───── Exercise inputs ─────

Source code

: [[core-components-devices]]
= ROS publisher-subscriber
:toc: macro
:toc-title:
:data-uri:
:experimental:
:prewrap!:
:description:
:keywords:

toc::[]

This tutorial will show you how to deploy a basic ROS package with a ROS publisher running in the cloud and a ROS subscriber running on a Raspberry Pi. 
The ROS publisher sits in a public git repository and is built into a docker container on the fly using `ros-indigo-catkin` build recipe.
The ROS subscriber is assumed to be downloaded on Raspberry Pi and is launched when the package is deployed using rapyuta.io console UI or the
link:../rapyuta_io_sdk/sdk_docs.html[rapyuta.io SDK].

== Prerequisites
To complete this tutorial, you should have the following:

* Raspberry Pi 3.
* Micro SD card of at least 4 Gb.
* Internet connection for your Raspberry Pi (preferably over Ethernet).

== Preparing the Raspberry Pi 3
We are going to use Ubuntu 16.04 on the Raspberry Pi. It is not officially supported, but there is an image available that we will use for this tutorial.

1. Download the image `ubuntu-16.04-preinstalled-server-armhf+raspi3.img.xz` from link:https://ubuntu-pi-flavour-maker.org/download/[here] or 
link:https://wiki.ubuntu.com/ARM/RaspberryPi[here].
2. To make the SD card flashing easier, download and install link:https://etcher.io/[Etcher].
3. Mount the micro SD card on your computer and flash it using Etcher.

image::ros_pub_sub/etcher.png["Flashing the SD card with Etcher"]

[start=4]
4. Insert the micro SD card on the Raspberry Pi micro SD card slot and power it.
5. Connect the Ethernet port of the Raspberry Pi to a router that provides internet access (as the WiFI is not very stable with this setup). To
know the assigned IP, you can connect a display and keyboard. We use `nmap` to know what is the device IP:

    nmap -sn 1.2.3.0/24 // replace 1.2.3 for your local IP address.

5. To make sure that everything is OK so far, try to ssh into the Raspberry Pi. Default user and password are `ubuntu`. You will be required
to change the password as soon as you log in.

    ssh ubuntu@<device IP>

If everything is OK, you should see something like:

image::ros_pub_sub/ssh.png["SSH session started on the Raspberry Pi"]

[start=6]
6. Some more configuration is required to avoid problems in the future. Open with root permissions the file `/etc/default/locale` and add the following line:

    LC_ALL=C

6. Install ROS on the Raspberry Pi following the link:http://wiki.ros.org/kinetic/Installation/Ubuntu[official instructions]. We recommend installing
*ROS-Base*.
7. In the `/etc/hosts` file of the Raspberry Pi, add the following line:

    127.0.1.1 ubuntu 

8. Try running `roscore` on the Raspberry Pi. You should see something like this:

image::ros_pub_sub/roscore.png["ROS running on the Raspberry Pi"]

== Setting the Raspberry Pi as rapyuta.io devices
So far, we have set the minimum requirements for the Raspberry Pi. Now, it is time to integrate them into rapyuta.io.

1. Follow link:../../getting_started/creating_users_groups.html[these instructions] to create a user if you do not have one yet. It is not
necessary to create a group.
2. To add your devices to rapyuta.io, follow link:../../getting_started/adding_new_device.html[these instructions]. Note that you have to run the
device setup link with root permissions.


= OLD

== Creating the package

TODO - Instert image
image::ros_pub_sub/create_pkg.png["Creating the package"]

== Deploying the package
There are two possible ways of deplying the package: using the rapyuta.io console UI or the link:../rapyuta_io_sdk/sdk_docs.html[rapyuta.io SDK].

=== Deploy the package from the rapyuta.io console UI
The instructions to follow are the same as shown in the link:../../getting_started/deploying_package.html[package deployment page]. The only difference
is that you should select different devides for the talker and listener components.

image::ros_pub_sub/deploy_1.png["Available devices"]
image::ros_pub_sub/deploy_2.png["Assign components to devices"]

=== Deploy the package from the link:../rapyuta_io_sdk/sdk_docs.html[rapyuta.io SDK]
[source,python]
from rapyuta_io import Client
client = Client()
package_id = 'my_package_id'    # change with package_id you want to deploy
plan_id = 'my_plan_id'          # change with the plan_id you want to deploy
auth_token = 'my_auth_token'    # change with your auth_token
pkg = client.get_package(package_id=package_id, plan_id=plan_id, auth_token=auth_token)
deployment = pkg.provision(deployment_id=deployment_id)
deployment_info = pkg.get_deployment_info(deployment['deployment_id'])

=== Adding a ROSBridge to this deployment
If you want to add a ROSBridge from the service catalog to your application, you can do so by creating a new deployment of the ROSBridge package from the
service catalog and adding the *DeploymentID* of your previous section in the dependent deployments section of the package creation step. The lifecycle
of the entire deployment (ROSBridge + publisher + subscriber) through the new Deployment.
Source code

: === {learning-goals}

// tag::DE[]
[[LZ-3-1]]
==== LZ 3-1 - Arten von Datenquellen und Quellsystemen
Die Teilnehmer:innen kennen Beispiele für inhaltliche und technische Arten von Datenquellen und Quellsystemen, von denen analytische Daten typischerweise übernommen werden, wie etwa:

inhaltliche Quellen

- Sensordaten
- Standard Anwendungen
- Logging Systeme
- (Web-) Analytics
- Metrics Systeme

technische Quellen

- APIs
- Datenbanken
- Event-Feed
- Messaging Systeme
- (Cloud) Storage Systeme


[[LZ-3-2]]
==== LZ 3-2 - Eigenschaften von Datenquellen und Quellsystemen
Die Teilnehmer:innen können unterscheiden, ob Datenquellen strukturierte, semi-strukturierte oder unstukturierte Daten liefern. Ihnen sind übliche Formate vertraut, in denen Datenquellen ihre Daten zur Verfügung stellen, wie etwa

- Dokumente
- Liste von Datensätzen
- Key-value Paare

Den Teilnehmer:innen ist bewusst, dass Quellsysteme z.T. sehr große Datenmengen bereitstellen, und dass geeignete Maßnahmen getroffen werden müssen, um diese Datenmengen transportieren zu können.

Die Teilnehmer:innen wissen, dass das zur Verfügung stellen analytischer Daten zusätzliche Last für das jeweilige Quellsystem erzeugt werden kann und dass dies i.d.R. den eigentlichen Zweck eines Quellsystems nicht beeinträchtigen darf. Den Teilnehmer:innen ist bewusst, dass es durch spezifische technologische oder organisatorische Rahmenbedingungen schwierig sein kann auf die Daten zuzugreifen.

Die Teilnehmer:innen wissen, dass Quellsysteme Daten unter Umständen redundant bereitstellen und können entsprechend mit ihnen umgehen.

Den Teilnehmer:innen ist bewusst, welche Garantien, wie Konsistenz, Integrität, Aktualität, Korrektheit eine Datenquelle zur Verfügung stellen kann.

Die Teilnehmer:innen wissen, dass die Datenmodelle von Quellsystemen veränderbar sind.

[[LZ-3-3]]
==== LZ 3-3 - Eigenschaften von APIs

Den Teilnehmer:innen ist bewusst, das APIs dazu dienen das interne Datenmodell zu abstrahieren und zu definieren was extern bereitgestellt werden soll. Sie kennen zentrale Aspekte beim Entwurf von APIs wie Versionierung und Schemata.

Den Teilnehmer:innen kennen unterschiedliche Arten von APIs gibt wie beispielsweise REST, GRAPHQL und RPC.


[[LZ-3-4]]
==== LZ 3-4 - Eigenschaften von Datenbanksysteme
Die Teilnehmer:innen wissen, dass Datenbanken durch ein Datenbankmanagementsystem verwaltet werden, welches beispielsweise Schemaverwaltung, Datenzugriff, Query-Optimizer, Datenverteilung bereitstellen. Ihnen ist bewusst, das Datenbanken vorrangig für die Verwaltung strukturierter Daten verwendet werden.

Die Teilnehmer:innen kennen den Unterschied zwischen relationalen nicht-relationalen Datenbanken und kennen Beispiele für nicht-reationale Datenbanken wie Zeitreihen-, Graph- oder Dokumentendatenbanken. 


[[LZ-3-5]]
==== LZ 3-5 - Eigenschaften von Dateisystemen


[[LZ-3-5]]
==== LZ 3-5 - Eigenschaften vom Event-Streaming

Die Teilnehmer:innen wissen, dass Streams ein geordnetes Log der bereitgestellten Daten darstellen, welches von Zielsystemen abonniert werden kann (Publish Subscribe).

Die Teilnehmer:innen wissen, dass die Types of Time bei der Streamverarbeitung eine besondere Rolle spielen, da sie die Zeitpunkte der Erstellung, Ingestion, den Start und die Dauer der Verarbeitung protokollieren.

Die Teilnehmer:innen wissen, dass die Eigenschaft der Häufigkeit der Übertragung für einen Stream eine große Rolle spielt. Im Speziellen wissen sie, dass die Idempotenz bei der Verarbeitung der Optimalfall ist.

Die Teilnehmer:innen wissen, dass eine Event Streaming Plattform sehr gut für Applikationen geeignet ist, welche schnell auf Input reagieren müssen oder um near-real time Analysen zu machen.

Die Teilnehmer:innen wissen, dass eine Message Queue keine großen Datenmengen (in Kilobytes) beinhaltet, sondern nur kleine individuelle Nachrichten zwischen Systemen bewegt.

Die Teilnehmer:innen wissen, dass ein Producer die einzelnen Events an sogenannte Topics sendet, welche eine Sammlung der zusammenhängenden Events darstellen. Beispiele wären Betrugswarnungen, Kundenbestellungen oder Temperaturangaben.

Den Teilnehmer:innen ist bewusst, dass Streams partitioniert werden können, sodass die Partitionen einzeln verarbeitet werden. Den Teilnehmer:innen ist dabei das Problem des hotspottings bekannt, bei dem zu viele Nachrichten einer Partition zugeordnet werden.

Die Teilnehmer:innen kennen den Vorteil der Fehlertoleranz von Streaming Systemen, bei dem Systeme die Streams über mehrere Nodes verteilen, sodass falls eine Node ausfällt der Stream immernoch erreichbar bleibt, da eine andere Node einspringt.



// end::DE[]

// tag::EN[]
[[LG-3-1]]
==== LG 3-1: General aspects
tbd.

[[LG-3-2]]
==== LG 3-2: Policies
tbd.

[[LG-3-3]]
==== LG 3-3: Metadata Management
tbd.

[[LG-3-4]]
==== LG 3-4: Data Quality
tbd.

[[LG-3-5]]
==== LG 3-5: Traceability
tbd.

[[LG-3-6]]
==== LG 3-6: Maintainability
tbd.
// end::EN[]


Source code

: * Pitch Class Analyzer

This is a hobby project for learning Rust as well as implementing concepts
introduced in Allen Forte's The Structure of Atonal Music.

─────

Work to complete
Write down, word for word, the lines above from the one containing "Den Teilnehmer:innen ist bewusst, welche" through the one containing "Eigenschaften von Datenbanksysteme", both ends included.

Answer area
Den Teilnehmer:innen ist bewusst, welche Garantien, wie Konsistenz, Integrität, Aktualität, Korrektheit eine Datenquelle zur Verfügung stellen kann.

Die Teilnehmer:innen wissen, dass die Datenmodelle von Quellsystemen veränderbar sind.

[[LZ-3-3]]
==== LZ 3-3 - Eigenschaften von APIs

Den Teilnehmer:innen ist bewusst, das APIs dazu dienen das interne Datenmodell zu abstrahieren und zu definieren was extern bereitgestellt werden soll. Sie kennen zentrale Aspekte beim Entwurf von APIs wie Versionierung und Schemata.

Den Teilnehmer:innen kennen unterschiedliche Arten von APIs gibt wie beispielsweise REST, GRAPHQL und RPC.


[[LZ-3-4]]
==== LZ 3-4 - Eigenschaften von Datenbanksysteme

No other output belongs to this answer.